We had a website with >500,000 old revisions in their database. There is a nice module for knocking out small numbers of revisions called http://drupal.org/project/revision_deletion. But, to quickly remove a large set we wrote this script.
The general idea is to remove all revisions older than a certain date and then do the same for each CCK table. No matter what date limit you pick the current revision is not deleted.

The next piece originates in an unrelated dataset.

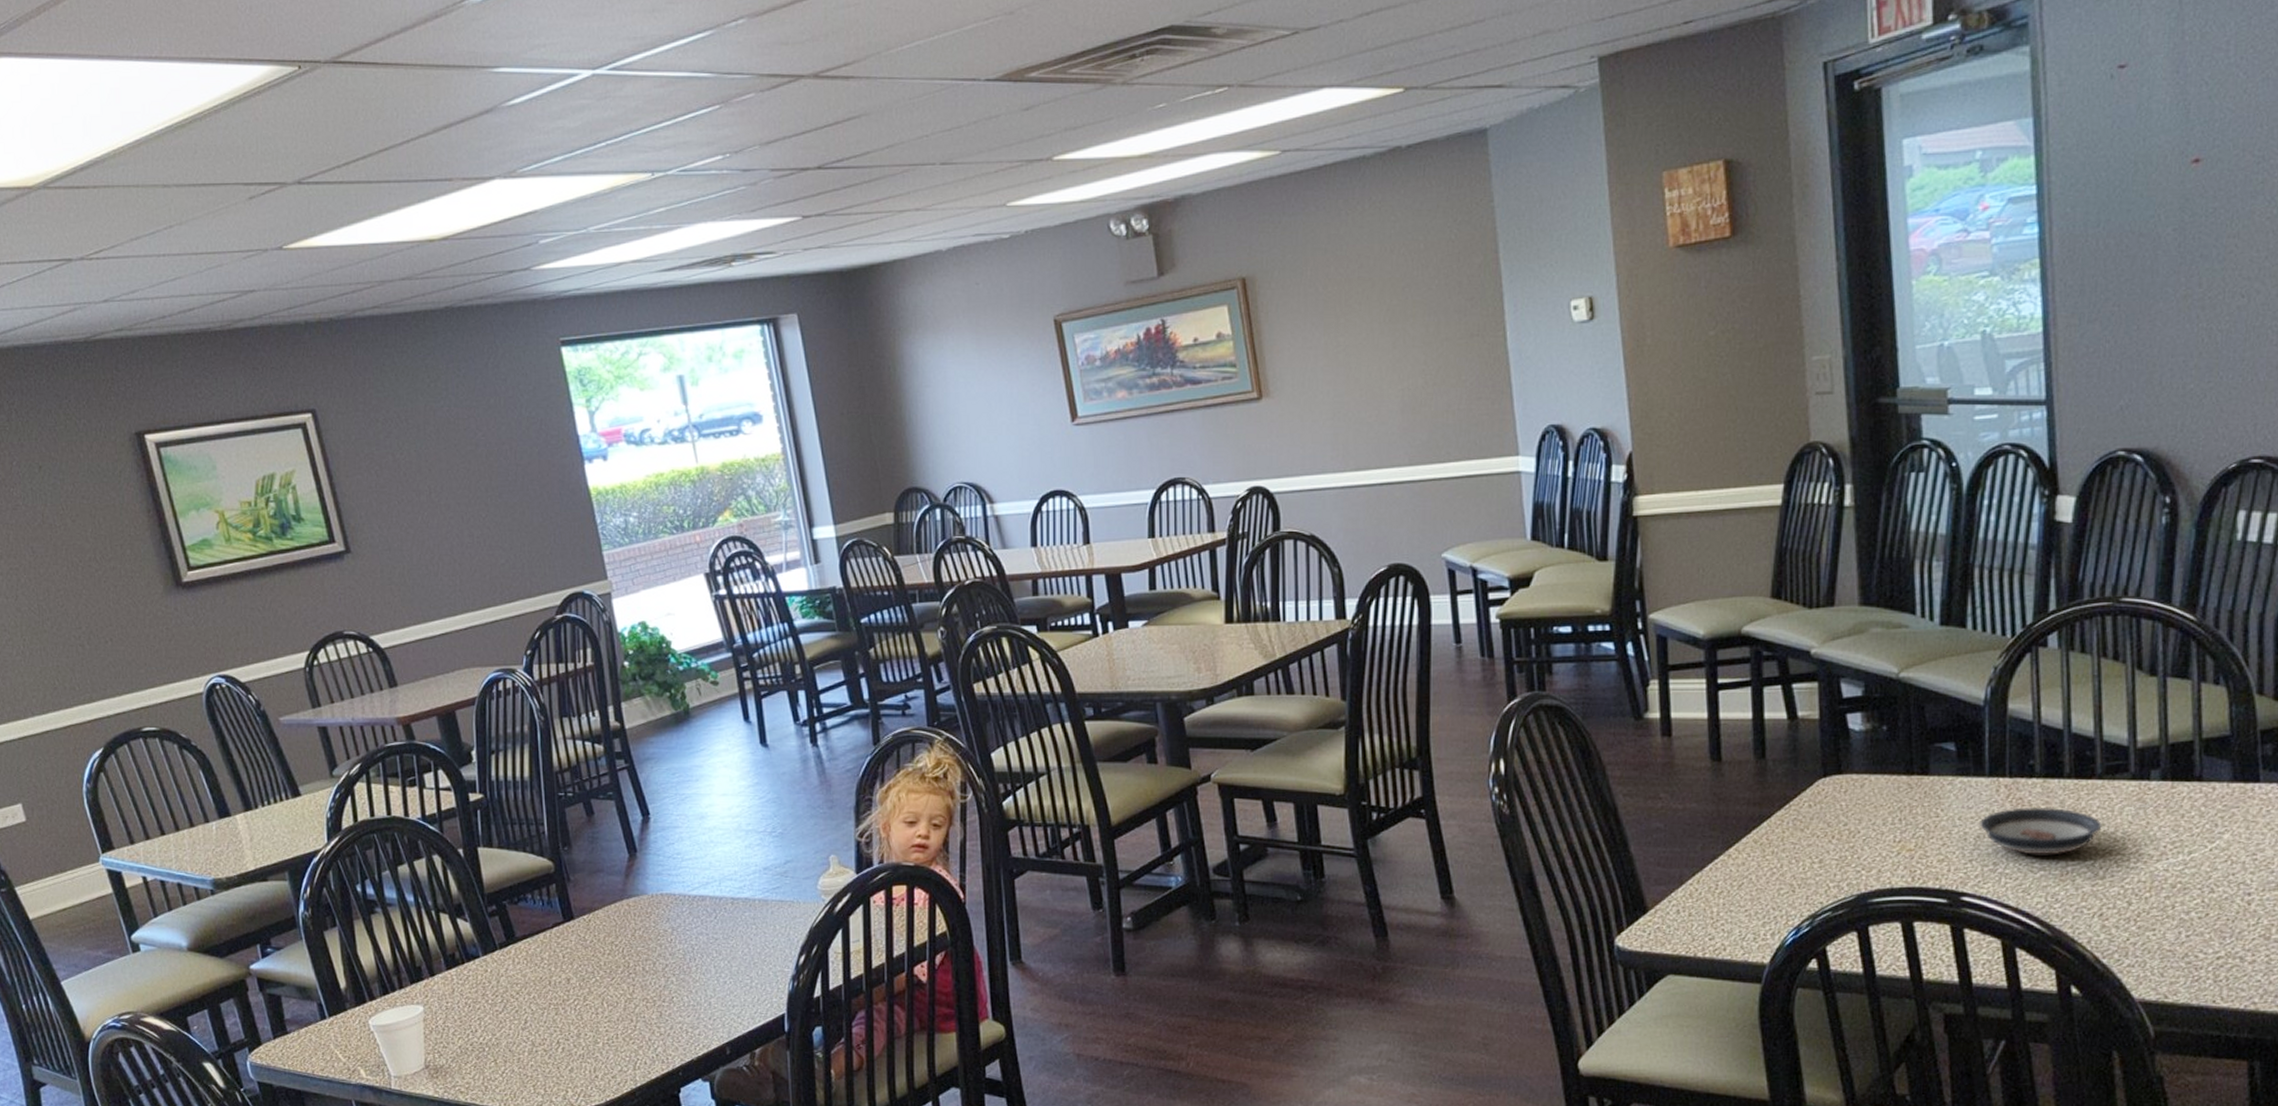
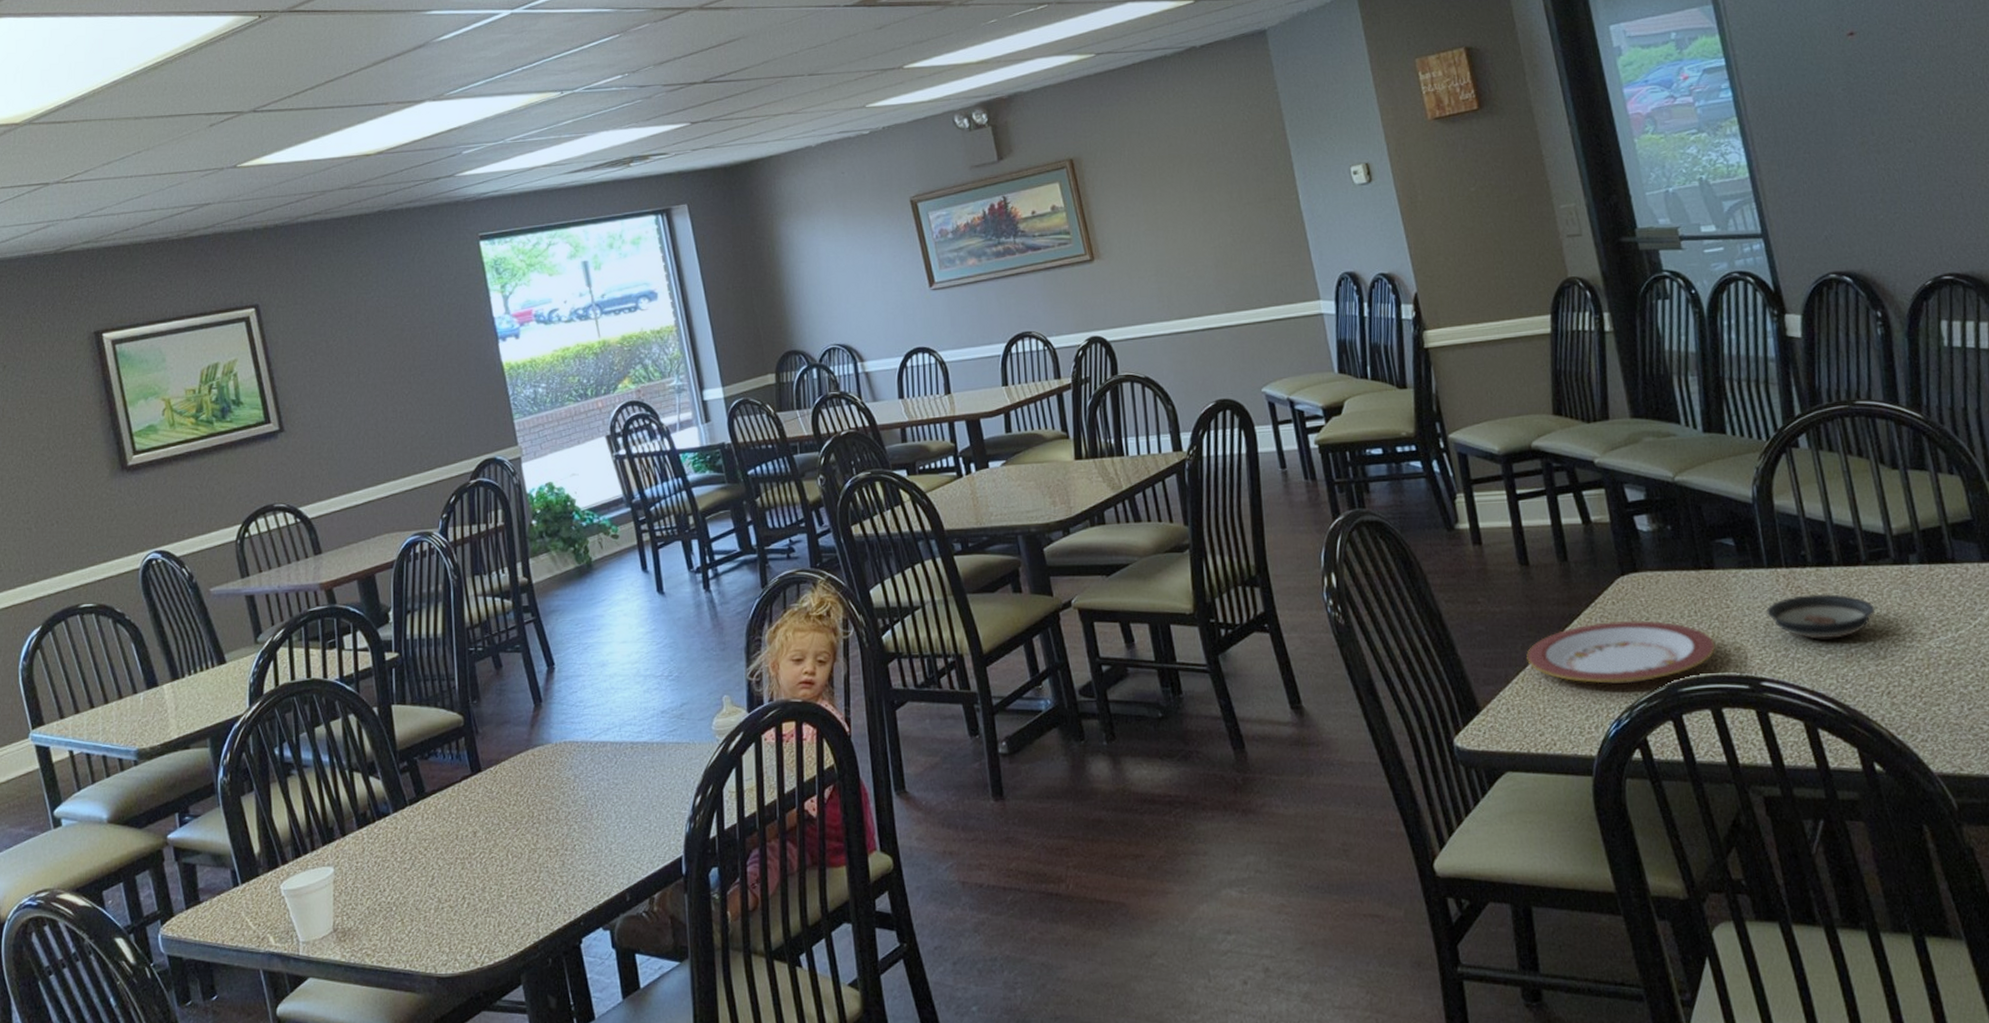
plate: none [1706,824,1917,892] -> present [1526,620,1716,684]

WARNING: it makes assumptions about your table naming conventions -- use only on a backup
<?php
// Note - this is for Drupal 6.x
function remove_revisions() {
// Set limit for revision age
$days_ago = 30;
// delete all revisions from node_revisions
$limit = time() - (60*60*24*$days_ago);
$sql = "DELETE FROM node_revisions WHERE timestamp < $limit AND vid NOT IN (SELECT vid FROM node)";
db_query($sql);
$rows = db_affected_rows();
drupal_set_message("$rows revisions deleted -- node_revisions");
$table_types = array('content_field_%%', 'content_type_%%');
// remove orphaned data from CCK content tables
foreach($table_types as $table_type) {
$result= db_query("SHOW TABLES LIKE '$table_type'");
while ($row = db_fetch_array($result)) {
$table = current($row);
$sql = "DELETE FROM $table WHERE vid NOT IN (SELECT vid FROM node_revisions)";
db_query($sql);
$rows = db_affected_rows();
drupal_set_message("$rows revisions deleted -- $table");
}
}
}
?>